CASA volunteer honored for her advocacy work

‘We can speak up for these kids’

CASA volunteer Debbie Mayer accepted her award last week from United Way Board President Paul Blackburn after the annual allocation social at Best Western Plus Hood River Inn.

Submitted photo
CASA volunteer Debbie Mayer accepted her award last week from United Way Board President Paul Blackburn after the annual allocation social at Best Western Plus Hood River Inn.



Columbia Gorge CASA’s Debbie Mayer was named Columbia Gorge United Way Volunteer of the Year last week, as an “outstanding and dedicated advocate for local children in foster care.”

“I was astonished,” Mayer said she felt when she learned of her honor. “I really enjoy being a CASA and I do it because I enjoy it and I want to help kids. I don’t do it for any kind of recognition.”

Susan Baldwin, volunteer manager for CASA — the independent Court Appointed Special Advocate program — wrote in her nomination: “Throughout her long tenure as a CASA volunteer, Debbie has maintained her original enthusiasm to understand and advocate for the needs of abused and neglected children and never misses an opportunity to learn more about their plight and the effects of trauma on their young, developing brains.

“This month marks Debbie’s 10-year anniversary as a CASA volunteer,” Baldwin noted. Mayer, who lives in Underwood, was sworn into service by Judge John Kelly on July 1, 2008; and since that time, she has advocated for a total of 12 children from five families.

Because three of these children came into foster care twice, Mayer has actually been assigned to a total of 15 separate legal cases in Hood River and Wasco counties. On average, Mayer has spent more than two years and hundreds of hours advocating for each of her 15 kids/cases. CASA also represents children in Sherman County.

Mayer said she has grown in confidence as an advocate, recalling her early reticence about standing up and speaking in court. But the big lesson she has learned over the years is this: Judges, and attorneys, want to hear from CASAs.

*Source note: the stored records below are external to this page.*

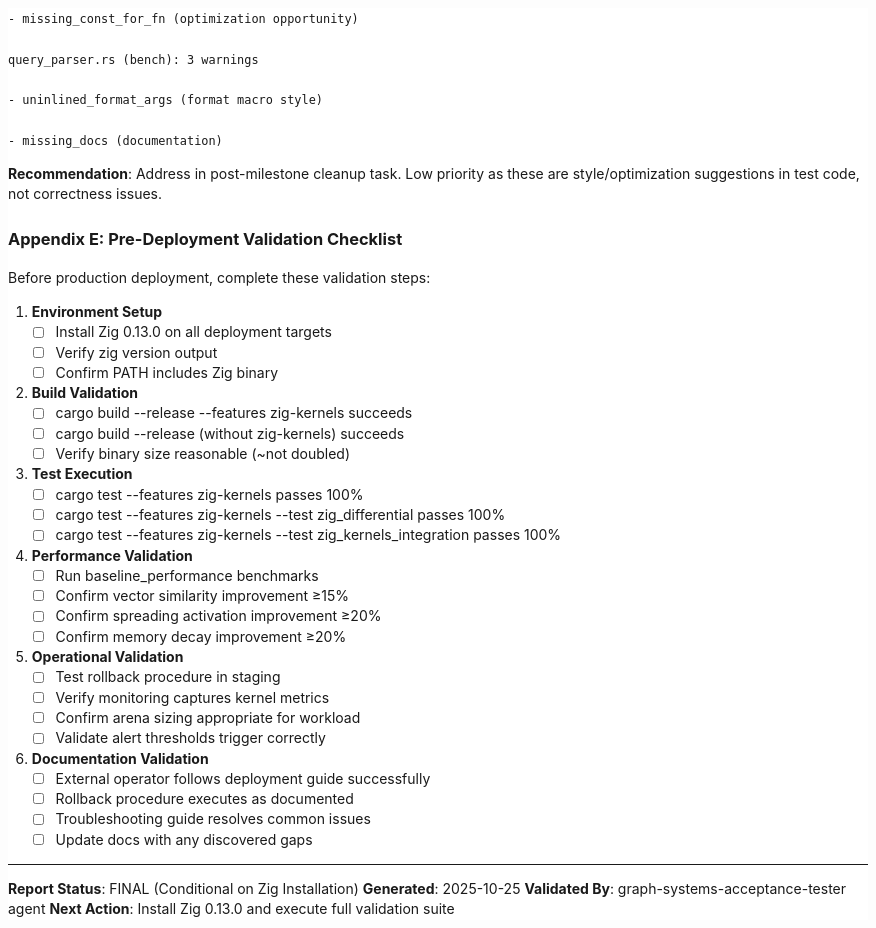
 ```
- missing_const_for_fn (optimization opportunity)

query_parser.rs (bench): 3 warnings

- uninlined_format_args (format macro style)

- missing_docs (documentation)

```

**Recommendation**: Address in post-milestone cleanup task. Low priority as these are style/optimization suggestions in test code, not correctness issues.

### Appendix E: Pre-Deployment Validation Checklist

Before production deployment, complete these validation steps:

1. **Environment Setup**
   - [ ] Install Zig 0.13.0 on all deployment targets
   - [ ] Verify zig version output
   - [ ] Confirm PATH includes Zig binary

2. **Build Validation**
   - [ ] cargo build --release --features zig-kernels succeeds
   - [ ] cargo build --release (without zig-kernels) succeeds
   - [ ] Verify binary size reasonable (~not doubled)

3. **Test Execution**
   - [ ] cargo test --features zig-kernels passes 100%
   - [ ] cargo test --features zig-kernels --test zig_differential passes 100%
   - [ ] cargo test --features zig-kernels --test zig_kernels_integration passes 100%

4. **Performance Validation**
   - [ ] Run baseline_performance benchmarks
   - [ ] Confirm vector similarity improvement ≥15%
   - [ ] Confirm spreading activation improvement ≥20%
   - [ ] Confirm memory decay improvement ≥20%

5. **Operational Validation**
   - [ ] Test rollback procedure in staging
   - [ ] Verify monitoring captures kernel metrics
   - [ ] Confirm arena sizing appropriate for workload
   - [ ] Validate alert thresholds trigger correctly

6. **Documentation Validation**
   - [ ] External operator follows deployment guide successfully
   - [ ] Rollback procedure executes as documented
   - [ ] Troubleshooting guide resolves common issues
   - [ ] Update docs with any discovered gaps

---

**Report Status**: FINAL (Conditional on Zig Installation)
**Generated**: 2025-10-25
**Validated By**: graph-systems-acceptance-tester agent
**Next Action**: Install Zig 0.13.0 and execute full validation suite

“I see it in every case I work on: Everyone wants to learn as many perspectives as they can; and it is the CASAs who have spoken with the kids and family members, teachers and others who know them,” she said, noting that CASAs are independent and thus free to think in the broadest possible terms about each child’s case.

“We have that quasi-naïve approach, we can plant the seed of an idea that might get people truly thinking about a solution that will help the child,” she said.

A standout experience with a successful outcome was a first-grader from Parkdale who had been placed with several foster families and experienced abuse in one of the homes, but was then placed with a family he loved and trusted. However, they were moving out of state and the foster system was not going to allow him to go with them.

“He had built a happy relationship with them and as the time of the move neared, he started talking to me and told me he was scared, wondering where he would be sent to and what would happen. It was the day before he turned 7, and brought me to tears,” Mayer said.

“I left and got in my car and went home and wrote a letter to all the parties, telling the story,” she said. “I wanted to let people know what this kid was thinking of. He had a family he wanted to be with and they him.”

A special hearing was called and the boy was allowed to travel with his family and stay with them permanently.

“I’m still in touch, I get a call from the foster mom every couple of months and he is doing well,” Mayer said. “I don’t know (where) here he would have gone. Some of these kids are moved too many times and they can’t recover from the trauma, ever.”

The experience demonstrates that “there are all sorts of ways we can speak up for these kids, and sometimes you can take an alternative course instead of the usual one. It shows how a CASA can help, and keep kids from falling through the cracks.”

Baldwin wrote that “Debbie also has the ability to effectively connect with children she is assigned to (sometimes a feat in itself) as well as with foster parents, biological family and others involved in the child’s life which is critical to her effectiveness as a Court Appointed Special Advocate. Debbie is always prepared; there is never a need to remind her of a hearing or meeting, the need to write a CASA court report, or making connections with a child’s teachers, medical providers, counselors, or foster parents. Debbie particularly enjoys lunching with her CASA kids at school.

“Debbie is highly regarded by all of the community partners that she works with in her role as a CASA volunteer. Over the years we have received feedback from judges, attorneys, the juvenile department staff and DHS caseworkers who appreciate and rely on Debbie’s professionalism, tenacity and court report writing skills because she is well-informed but succinct, thorough, fair, honest, and often provides information to the court that is vital to the outcome of the child’s case. Debbie excels at removing barriers that prevent her CASA kids from receiving needed services or supports.

Most of all, Debbie is tireless, curious and kind and has never turned down a CASA case offered to her. Recently she saw a case involving three children through to closure and immediately accepted another high-profile and demanding case. Less than a week after accepting this new assignment, the closed case reopened and her former CASA youth came back into foster care. Although Debbie has just been assigned to advocate for two new children she, without hesitation, agreed to also be re-assigned to her former CASA kids who needless to say were struggling with their sudden return to foster care.”